Confronting Reality

International travel has an amazing capacity to focus one’s attention on the challenges of aging. Confronting delayed flights, non-existent customer care, eight-hour flights, missing baggage, and language difficulties when trying to resolve problems can lead to a great deal of frustration, especially at the end of a long and tiring day.

Our problems began with a flight scheduled for 5:15 p.m. that did not depart until about 6:45. The safe window we had built into the itinerary to make our connection in Detroit for the flight to Paris was reduced to about forty minutes. When we arrived in Detroit, we sat on the tarmac for ten minutes or so until arrival personnel were available and the necessary “paper work” was completed. It seemed to me that perhaps during the delay caused by mechanical problems, some attention could have been given to expediting the disembarkation process when the flight arrived to facilitate the change to other gates for passengers arriving late. Finally liberated, we frantically double-timed it from Concourse C to Concourse A, and managed to find our seats a few minutes before the door was closed. Unfortunately, our bags must have been less motivated than we to get out of Detroit and evidently preferred to take a later flight as we would later discover.

The flight to Paris was fairly benign, and we even managed to sleep some during the eight hours or so available to us. Since we departed from Detroit about an hour and a half before midnight, we arrived at Charles de Gaulle airport about 1:30 in the afternoon. Regrettably, that airport requires all passengers to be rescreened through security even if no terminal change is required. That requirement contributed to our frustration later when we discovered that Denise’s ubiquitous orthopedic cushion that helps her cope with her chronic back pain had been left on the plane. My inability to retrieve it led to my comments about the “customer care” mentioned earlier.

Arriving in Casablanca after another three hour flight, we verified the baggage had in fact not made it to Morocco and thus began the administrative exercise in trying to retrieve them. One of the two did appear yesterday, but the other’s location is still unknown. Maybe that suitcase has in fact seen “Paree” and no longer wants to stay on the farm.

Perhaps 25 years or so ago when we began this yearly experience in North Africa, we would have handled the frustration and anxiety better.

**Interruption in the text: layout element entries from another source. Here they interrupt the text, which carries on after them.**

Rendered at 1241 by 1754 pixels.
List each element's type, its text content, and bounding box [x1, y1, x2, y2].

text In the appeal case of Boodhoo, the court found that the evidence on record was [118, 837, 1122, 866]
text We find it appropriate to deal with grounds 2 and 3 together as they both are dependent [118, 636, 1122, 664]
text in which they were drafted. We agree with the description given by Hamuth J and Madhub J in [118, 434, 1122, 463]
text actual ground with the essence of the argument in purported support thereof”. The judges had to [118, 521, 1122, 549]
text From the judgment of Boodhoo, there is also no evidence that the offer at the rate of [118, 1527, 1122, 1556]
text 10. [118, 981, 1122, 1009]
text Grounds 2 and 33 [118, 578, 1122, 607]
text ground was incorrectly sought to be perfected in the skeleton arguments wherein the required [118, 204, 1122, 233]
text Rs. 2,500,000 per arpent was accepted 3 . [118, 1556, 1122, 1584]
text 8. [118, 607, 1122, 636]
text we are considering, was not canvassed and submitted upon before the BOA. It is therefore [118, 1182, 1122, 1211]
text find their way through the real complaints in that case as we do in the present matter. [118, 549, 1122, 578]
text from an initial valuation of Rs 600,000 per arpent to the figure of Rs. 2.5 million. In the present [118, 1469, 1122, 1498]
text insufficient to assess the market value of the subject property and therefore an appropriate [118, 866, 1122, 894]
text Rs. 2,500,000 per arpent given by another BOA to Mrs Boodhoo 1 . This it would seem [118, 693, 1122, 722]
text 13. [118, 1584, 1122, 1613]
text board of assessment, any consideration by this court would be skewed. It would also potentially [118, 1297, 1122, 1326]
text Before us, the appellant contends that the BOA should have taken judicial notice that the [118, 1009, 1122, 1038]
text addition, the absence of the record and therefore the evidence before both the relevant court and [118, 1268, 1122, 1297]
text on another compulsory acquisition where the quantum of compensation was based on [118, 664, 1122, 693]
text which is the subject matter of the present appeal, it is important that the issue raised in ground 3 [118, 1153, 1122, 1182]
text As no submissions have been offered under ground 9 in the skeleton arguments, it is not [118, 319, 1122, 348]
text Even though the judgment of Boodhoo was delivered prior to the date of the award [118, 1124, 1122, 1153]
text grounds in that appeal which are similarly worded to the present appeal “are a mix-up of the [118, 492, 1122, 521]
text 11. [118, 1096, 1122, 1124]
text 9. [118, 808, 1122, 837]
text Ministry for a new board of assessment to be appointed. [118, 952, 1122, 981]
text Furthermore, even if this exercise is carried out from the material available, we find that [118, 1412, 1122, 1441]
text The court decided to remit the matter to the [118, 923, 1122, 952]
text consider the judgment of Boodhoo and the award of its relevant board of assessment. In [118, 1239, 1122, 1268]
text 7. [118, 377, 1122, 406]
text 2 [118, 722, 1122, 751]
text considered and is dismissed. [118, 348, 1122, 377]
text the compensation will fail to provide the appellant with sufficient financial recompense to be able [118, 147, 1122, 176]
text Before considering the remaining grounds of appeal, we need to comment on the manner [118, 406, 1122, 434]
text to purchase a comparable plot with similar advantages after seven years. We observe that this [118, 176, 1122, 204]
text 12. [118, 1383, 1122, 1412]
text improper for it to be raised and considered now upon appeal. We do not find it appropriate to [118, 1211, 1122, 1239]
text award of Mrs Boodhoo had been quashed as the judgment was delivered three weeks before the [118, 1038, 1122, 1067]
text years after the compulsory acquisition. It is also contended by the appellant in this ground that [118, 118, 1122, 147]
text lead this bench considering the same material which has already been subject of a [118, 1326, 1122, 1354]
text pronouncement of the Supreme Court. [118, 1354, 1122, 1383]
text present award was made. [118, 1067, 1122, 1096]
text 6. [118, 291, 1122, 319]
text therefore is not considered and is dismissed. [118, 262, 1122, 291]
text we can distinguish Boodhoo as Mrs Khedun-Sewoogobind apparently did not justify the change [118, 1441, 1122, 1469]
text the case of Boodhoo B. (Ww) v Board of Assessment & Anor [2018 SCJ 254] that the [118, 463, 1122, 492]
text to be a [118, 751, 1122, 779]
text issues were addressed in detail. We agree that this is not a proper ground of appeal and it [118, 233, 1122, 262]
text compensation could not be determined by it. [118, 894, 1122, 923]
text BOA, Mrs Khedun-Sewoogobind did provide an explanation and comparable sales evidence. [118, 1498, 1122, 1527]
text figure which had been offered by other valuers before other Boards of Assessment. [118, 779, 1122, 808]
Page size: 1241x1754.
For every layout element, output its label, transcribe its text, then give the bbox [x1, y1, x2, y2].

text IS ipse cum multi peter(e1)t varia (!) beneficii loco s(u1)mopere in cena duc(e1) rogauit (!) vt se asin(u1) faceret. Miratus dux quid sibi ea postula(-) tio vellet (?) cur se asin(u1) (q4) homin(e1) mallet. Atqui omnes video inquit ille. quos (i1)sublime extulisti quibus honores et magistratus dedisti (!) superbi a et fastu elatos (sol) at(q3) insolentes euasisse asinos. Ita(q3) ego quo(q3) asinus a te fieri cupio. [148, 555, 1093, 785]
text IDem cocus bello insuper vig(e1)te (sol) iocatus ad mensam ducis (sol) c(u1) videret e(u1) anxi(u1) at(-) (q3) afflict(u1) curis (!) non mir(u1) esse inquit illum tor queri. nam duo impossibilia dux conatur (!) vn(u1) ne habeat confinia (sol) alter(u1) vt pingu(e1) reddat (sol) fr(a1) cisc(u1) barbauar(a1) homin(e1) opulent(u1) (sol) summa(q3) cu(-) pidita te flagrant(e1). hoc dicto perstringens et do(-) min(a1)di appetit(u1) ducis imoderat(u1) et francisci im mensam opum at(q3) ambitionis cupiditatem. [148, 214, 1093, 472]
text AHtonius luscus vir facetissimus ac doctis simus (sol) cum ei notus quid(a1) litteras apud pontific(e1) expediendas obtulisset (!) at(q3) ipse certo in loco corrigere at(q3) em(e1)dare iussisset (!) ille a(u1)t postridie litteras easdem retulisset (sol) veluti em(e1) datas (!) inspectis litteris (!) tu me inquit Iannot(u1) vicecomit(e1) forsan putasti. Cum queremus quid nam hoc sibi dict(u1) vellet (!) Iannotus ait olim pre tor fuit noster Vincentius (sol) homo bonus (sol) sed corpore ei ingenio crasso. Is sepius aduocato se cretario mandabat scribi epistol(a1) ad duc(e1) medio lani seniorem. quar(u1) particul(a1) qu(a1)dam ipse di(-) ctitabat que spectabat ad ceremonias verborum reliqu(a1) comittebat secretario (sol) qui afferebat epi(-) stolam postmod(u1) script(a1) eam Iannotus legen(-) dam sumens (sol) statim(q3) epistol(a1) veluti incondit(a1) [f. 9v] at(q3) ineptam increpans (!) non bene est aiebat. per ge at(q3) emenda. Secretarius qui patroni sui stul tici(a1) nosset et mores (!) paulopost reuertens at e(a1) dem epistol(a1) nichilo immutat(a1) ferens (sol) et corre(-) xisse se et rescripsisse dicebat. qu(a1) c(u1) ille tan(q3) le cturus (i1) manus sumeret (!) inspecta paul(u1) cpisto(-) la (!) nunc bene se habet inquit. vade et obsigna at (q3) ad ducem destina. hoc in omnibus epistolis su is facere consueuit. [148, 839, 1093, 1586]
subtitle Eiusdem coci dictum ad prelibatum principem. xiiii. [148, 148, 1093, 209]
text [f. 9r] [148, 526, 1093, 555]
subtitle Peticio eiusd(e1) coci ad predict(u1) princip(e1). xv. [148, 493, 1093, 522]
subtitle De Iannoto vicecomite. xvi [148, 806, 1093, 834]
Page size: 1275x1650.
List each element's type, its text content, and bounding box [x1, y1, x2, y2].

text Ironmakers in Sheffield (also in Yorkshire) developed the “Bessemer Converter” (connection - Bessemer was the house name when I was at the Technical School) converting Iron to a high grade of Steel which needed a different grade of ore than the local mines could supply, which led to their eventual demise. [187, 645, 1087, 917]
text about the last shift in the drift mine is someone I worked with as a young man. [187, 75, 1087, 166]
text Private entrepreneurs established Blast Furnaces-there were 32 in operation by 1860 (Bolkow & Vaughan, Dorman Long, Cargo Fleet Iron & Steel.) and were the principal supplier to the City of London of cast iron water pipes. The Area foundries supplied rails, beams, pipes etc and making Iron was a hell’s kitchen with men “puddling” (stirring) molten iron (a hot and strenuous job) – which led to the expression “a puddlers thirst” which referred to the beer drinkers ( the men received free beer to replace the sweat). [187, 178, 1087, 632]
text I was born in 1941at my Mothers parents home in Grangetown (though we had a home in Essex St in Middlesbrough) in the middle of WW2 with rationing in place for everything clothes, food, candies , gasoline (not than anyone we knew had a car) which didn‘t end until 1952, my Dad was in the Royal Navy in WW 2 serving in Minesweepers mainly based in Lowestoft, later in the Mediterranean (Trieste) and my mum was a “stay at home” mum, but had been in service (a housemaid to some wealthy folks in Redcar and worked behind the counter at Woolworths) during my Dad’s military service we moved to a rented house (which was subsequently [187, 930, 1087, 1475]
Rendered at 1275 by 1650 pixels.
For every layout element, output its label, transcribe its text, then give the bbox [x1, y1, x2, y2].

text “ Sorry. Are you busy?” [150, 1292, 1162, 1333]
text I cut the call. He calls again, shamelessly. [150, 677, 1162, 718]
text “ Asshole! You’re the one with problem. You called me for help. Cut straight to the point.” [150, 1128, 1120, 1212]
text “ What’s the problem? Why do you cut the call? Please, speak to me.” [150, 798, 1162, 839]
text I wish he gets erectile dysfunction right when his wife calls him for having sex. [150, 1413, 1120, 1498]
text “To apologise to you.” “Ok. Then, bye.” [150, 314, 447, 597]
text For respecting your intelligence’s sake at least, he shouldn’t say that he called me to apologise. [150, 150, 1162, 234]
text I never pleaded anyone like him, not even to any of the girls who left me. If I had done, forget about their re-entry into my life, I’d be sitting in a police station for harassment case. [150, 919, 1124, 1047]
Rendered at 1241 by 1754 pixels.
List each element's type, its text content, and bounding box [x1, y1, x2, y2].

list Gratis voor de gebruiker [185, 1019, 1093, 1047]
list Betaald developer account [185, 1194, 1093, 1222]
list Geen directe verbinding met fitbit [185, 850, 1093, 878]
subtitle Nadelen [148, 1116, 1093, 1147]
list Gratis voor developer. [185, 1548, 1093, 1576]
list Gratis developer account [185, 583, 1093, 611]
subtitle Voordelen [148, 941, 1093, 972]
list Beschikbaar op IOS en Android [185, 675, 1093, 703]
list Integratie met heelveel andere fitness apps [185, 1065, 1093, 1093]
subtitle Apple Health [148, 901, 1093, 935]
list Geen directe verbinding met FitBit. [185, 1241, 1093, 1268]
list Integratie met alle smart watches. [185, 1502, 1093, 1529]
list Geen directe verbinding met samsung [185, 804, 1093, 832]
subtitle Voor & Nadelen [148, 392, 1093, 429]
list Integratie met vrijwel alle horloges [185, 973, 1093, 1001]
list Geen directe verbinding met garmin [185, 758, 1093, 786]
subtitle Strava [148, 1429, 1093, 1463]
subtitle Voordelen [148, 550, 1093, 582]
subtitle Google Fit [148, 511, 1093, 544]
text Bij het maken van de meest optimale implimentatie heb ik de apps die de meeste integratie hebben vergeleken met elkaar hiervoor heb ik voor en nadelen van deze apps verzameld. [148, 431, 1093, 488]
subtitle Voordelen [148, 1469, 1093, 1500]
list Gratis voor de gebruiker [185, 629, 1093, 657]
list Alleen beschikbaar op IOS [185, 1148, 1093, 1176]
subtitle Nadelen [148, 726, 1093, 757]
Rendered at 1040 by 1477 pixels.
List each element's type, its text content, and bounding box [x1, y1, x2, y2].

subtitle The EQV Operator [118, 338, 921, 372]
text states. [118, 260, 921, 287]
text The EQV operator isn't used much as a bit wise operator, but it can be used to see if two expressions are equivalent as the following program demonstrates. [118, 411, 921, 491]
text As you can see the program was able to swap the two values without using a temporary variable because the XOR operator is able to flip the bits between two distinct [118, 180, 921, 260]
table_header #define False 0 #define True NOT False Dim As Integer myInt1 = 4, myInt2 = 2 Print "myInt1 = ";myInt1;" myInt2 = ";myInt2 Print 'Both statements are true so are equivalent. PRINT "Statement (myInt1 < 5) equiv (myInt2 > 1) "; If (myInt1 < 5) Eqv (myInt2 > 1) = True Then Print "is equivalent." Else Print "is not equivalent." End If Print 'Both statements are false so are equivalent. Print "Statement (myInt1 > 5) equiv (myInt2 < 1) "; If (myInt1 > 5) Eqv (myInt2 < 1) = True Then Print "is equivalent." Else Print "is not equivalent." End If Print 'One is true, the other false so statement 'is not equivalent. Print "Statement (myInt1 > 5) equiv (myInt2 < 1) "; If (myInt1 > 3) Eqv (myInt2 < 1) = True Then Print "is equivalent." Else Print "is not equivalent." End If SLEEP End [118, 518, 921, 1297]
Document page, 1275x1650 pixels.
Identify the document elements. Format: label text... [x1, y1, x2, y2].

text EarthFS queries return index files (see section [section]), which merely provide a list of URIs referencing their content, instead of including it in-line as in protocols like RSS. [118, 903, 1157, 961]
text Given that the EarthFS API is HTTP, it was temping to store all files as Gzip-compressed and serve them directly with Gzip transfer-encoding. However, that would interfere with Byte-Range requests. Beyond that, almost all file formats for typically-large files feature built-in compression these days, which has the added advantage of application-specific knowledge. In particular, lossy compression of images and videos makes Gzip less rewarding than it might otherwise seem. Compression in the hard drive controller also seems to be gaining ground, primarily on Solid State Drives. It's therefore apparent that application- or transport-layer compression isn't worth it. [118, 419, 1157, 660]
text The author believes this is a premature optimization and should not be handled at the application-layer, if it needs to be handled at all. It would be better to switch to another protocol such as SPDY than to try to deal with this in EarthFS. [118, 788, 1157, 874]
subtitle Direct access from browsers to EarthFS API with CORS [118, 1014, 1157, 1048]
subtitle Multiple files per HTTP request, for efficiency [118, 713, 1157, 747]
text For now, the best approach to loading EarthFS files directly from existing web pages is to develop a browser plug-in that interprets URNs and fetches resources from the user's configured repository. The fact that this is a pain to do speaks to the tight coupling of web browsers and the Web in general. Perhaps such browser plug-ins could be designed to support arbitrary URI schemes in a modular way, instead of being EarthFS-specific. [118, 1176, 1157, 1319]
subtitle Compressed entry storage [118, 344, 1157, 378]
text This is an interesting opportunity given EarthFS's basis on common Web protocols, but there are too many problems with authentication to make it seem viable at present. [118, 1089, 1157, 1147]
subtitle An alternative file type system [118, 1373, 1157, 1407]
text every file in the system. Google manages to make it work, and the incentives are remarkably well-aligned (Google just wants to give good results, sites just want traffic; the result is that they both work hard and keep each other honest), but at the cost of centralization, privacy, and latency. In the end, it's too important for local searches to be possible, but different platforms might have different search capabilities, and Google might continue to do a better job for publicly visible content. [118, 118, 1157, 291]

I am sure my Mother would have reminded me that no one forces us to travel. Fortunately, there are redemptive experiences, though simple in nature, which occur that remind us of the value of being here.

The train from the airport to our hotel, a real convenience, did not leave for 45 minutes or so after we had completed our discussions with the lost baggage folks. We sat down in the little restaurant located there and had café au lait and croissants. A waitress who had been sweeping the floor saw us get up to leave and came over to take our cups and plates. Denise thanked her in Arabic and then offered the appropriate phrase, roughly pronounced “Lla ounik” that is spoken when someone has done something simple for you, but helpful, like waiting on you in a store. Translated it means God help you, or God be with you. The waitress smiled and replied in Arabic “God bless you.”

There is something special about the acceptance felt when you know just a little bit of another’s heart language. As we departed, the woman said “salama” to Denise and I felt a certain sense of pride as I watched her eyes follow Denise leaving, the broad smile still on her face. That sort of connection is another type of reality, one that doesn’t seem to change with advancing age.